– Так точно, – уныло подтвердил Жуков. – Так что раскрыть преступление по горячим следам не представляется возможным.
– Несчастный случай исключен? – уточнил Сорокин, хотя и без того понимал: если бы речь шла о несчастном случае, Жуков не стал бы докладывать об этом на совещании.
– На двести процентов, – ответил Жуков. – Труп раздет, имеются следы насилия… – он замялся. – Откровенно говоря, товарищ полковник, эксперт подозревает, что мы имеем дело со случаем каннибализма.
По кабинету пробежала волна негромкого ропота, в которой полковник без труда различил чей-то приглушенный возглас: «Ни хрена себе!» «Господи, – подумал Сорокин. – Он что, с ума сошел? Какой, к чертям собачьим, может быть у нас на Москве-реке каннибализм? И ведь что интересно: года не проходит, чтобы не прокатился по городу слух, что где-то кого-то съели под водку и соленые огурчики… К счастью, на поверку эти слухи всегда оказываются пустыми. Вот только эксперт…»
– Поподробнее, пожалуйста, – попросил он и незаметно для себя полез в пачку за очередной сигаретой.
– Результаты вскрытия будут только завтра, – сказал Жуков. – Пока что мы имеем только данные поверхностного осмотра, но и они, я бы сказал, впечатляют. У трупа удалены внутренние органы – сердце, печень, почки, – а также срезаны мясистые участки бедер, икроножных мышц, рук и спины…
– Да какое там, на спине, мясо? – негромко пробормотал кто-то.
– Балык, – так же негромко, но довольно резко ответил сидевший рядом с Сорокиным капитан Резников.
– Причина смерти пока не установлена, – продолжал Жуков, – но эксперт говорит, что можно почти не сомневаться в ее насильственном характере. Далее. Час назад поступило сообщение, что труп удалось опознать. Ольга Белоконь, студентка, уроженка и жительница Москвы. Проживала в этом самом микрорайоне. Каждое утро ездила в институт на автобусе. Пропала около трех недель назад, о чем в местном отделении милиции имеется поданное родственниками заявление.
– Нашлась, значит, студентка, – устало констатировал Сорокин.
– Так точно, товарищ полковник.
– Еще что-нибудь есть?
– Не очень много. Эксперт утверждает, что.., ну, что ее.., черт.., в общем, что разделали ее очень аккуратно. Он сказал, профессионально. Работали каким-то очень острым инструментом, возможно, даже хирургическим скальпелем.
– Вряд ли это сделали бомжи, – заметил кто-то.
– Экспертиза покажет, – сказал Жуков. – У меня есть предварительная версия… Вы позволите, товарищ полковник?

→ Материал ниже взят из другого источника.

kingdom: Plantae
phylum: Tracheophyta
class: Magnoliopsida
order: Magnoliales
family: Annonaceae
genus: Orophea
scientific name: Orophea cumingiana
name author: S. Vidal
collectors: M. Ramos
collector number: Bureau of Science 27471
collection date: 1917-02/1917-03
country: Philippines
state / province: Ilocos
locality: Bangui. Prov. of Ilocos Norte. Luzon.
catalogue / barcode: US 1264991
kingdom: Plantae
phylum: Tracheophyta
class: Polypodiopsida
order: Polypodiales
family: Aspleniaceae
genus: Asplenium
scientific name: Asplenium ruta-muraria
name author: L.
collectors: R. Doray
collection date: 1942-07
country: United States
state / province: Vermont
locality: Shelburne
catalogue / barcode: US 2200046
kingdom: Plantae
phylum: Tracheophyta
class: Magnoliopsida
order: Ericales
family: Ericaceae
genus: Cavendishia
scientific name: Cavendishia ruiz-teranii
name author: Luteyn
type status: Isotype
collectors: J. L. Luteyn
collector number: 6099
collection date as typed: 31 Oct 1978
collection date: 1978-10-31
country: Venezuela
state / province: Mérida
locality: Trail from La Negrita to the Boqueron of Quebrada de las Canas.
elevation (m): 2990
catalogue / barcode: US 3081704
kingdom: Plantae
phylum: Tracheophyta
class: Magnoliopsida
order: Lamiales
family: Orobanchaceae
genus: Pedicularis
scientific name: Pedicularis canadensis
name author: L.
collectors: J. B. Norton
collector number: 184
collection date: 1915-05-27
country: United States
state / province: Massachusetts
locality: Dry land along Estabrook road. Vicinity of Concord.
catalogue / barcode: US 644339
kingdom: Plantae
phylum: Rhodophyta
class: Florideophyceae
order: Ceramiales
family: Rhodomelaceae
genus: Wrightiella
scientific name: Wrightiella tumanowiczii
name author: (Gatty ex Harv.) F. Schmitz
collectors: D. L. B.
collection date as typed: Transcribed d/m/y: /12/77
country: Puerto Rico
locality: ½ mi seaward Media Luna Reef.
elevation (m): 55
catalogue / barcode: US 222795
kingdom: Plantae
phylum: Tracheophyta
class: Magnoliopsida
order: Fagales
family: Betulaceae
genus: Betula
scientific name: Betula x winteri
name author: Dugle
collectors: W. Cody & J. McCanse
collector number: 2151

– Докладывай, – сказал Сорокин.
«Вот так, – грустно подумал он. – Теперь у нас завелся каннибал. Или просто псих, считающий себя каннибалом. Если честно, не ощущаю разницы. М почему мы не можем их просто убивать? Террористов, маньяков, грабителей, способных размозжить женщине голову кирпичом, чтобы завладеть сумочкой с тощим кошельком, насильников, извергов, садистов… Мораторий на смертную казнь – ах, как это гуманно! Как это соответствует духу времени!.. Человек подкладывает взрывчатку в подвал жилого дома и плевать хотел на нас, на суд и вообще на всех на свете, потому что максимум, что ему грозит, – это пожизненное заключение. А там, в перспективе, за большие деньги хороший адвокат добьется пересмотра дела, срок скостят, а потом амнистия, или условно-досрочное освобождение, или просто побег, подготовленный оставшимися на воле друзьями… Каннибал… Хотел бы я посмотреть на психиатра, который отважится назвать вменяемым парня, жрущего на ужин филе своего соседа. Одно утешение: наши психушки в большинстве своем хуже любой тюрьмы…»
– Тот факт, что преступник удалил внутренние органы, – говорил между тем Жуков, – наводит на мысль о ритуальном характере убийства.